++++ SOURCE DATA
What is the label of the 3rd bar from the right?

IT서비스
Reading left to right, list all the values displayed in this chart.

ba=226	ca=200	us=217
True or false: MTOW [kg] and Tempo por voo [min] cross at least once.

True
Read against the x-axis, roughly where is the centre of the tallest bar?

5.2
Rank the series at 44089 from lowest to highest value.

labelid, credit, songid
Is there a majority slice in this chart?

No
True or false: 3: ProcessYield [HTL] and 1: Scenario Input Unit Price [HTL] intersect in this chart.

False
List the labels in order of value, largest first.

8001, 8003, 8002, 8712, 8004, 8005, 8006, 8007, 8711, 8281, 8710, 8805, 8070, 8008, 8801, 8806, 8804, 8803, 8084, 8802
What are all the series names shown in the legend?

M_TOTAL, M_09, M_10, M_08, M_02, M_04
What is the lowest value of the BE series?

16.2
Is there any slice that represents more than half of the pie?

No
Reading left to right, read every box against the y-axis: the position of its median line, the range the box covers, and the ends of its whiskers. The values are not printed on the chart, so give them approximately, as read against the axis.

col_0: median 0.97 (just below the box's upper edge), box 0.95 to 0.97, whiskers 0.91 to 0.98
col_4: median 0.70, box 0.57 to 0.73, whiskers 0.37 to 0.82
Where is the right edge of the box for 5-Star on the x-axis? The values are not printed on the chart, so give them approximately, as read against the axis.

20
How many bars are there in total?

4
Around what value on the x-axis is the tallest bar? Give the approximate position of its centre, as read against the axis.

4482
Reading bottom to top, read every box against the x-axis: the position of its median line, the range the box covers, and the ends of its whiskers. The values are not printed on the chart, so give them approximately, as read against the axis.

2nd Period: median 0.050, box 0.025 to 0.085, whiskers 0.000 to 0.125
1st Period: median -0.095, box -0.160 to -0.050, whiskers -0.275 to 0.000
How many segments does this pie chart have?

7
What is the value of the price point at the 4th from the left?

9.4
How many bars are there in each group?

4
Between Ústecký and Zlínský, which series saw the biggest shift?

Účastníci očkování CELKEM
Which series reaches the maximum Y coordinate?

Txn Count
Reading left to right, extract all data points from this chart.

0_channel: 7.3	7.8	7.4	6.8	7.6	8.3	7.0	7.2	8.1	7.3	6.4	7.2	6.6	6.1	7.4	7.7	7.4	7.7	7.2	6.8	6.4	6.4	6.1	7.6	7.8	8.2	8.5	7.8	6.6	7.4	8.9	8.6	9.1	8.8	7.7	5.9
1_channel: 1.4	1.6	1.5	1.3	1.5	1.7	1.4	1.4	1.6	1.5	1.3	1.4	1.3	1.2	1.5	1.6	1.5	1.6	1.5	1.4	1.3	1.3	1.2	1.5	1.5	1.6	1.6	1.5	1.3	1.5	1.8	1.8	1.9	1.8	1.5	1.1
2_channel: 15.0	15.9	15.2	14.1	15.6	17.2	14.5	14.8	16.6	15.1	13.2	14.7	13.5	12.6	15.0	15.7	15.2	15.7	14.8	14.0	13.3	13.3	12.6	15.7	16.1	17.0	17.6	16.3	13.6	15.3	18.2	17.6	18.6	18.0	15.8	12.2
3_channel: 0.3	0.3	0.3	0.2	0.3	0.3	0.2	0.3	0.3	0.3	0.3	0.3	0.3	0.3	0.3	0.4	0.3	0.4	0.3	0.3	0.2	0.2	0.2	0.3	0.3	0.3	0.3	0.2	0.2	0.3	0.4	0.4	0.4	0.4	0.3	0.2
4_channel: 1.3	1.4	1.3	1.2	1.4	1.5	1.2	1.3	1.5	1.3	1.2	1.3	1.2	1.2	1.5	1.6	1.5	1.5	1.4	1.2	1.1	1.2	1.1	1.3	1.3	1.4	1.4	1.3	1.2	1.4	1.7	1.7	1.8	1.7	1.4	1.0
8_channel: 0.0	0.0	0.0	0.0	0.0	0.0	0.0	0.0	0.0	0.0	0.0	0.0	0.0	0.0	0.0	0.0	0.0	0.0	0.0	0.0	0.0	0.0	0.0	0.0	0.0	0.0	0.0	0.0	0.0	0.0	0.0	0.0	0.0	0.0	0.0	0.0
++++++++
Copy the whole listing above line for line, without changing any character.

What is the label of the 3rd bar from the right?

IT서비스
Reading left to right, list all the values displayed in this chart.

ba=226	ca=200	us=217
True or false: MTOW [kg] and Tempo por voo [min] cross at least once.

True
Read against the x-axis, roughly where is the centre of the tallest bar?

5.2
Rank the series at 44089 from lowest to highest value.

labelid, credit, songid
Is there a majority slice in this chart?

No
True or false: 3: ProcessYield [HTL] and 1: Scenario Input Unit Price [HTL] intersect in this chart.

False
List the labels in order of value, largest first.

8001, 8003, 8002, 8712, 8004, 8005, 8006, 8007, 8711, 8281, 8710, 8805, 8070, 8008, 8801, 8806, 8804, 8803, 8084, 8802
What are all the series names shown in the legend?

M_TOTAL, M_09, M_10, M_08, M_02, M_04
What is the lowest value of the BE series?

16.2
Is there any slice that represents more than half of the pie?

No
Reading left to right, read every box against the y-axis: the position of its median line, the range the box covers, and the ends of its whiskers. The values are not printed on the chart, so give them approximately, as read against the axis.

col_0: median 0.97 (just below the box's upper edge), box 0.95 to 0.97, whiskers 0.91 to 0.98
col_4: median 0.70, box 0.57 to 0.73, whiskers 0.37 to 0.82
Where is the right edge of the box for 5-Star on the x-axis? The values are not printed on the chart, so give them approximately, as read against the axis.

20
How many bars are there in total?

4
Around what value on the x-axis is the tallest bar? Give the approximate position of its centre, as read against the axis.

4482
Reading bottom to top, read every box against the x-axis: the position of its median line, the range the box covers, and the ends of its whiskers. The values are not printed on the chart, so give them approximately, as read against the axis.

2nd Period: median 0.050, box 0.025 to 0.085, whiskers 0.000 to 0.125
1st Period: median -0.095, box -0.160 to -0.050, whiskers -0.275 to 0.000
How many segments does this pie chart have?

7
What is the value of the price point at the 4th from the left?

9.4
How many bars are there in each group?

4
Between Ústecký and Zlínský, which series saw the biggest shift?

Účastníci očkování CELKEM
Which series reaches the maximum Y coordinate?

Txn Count
Reading left to right, extract all data points from this chart.

0_channel: 7.3	7.8	7.4	6.8	7.6	8.3	7.0	7.2	8.1	7.3	6.4	7.2	6.6	6.1	7.4	7.7	7.4	7.7	7.2	6.8	6.4	6.4	6.1	7.6	7.8	8.2	8.5	7.8	6.6	7.4	8.9	8.6	9.1	8.8	7.7	5.9
1_channel: 1.4	1.6	1.5	1.3	1.5	1.7	1.4	1.4	1.6	1.5	1.3	1.4	1.3	1.2	1.5	1.6	1.5	1.6	1.5	1.4	1.3	1.3	1.2	1.5	1.5	1.6	1.6	1.5	1.3	1.5	1.8	1.8	1.9	1.8	1.5	1.1
2_channel: 15.0	15.9	15.2	14.1	15.6	17.2	14.5	14.8	16.6	15.1	13.2	14.7	13.5	12.6	15.0	15.7	15.2	15.7	14.8	14.0	13.3	13.3	12.6	15.7	16.1	17.0	17.6	16.3	13.6	15.3	18.2	17.6	18.6	18.0	15.8	12.2
3_channel: 0.3	0.3	0.3	0.2	0.3	0.3	0.2	0.3	0.3	0.3	0.3	0.3	0.3	0.3	0.3	0.4	0.3	0.4	0.3	0.3	0.2	0.2	0.2	0.3	0.3	0.3	0.3	0.2	0.2	0.3	0.4	0.4	0.4	0.4	0.3	0.2
4_channel: 1.3	1.4	1.3	1.2	1.4	1.5	1.2	1.3	1.5	1.3	1.2	1.3	1.2	1.2	1.5	1.6	1.5	1.5	1.4	1.2	1.1	1.2	1.1	1.3	1.3	1.4	1.4	1.3	1.2	1.4	1.7	1.7	1.8	1.7	1.4	1.0
8_channel: 0.0	0.0	0.0	0.0	0.0	0.0	0.0	0.0	0.0	0.0	0.0	0.0	0.0	0.0	0.0	0.0	0.0	0.0	0.0	0.0	0.0	0.0	0.0	0.0	0.0	0.0	0.0	0.0	0.0	0.0	0.0	0.0	0.0	0.0	0.0	0.0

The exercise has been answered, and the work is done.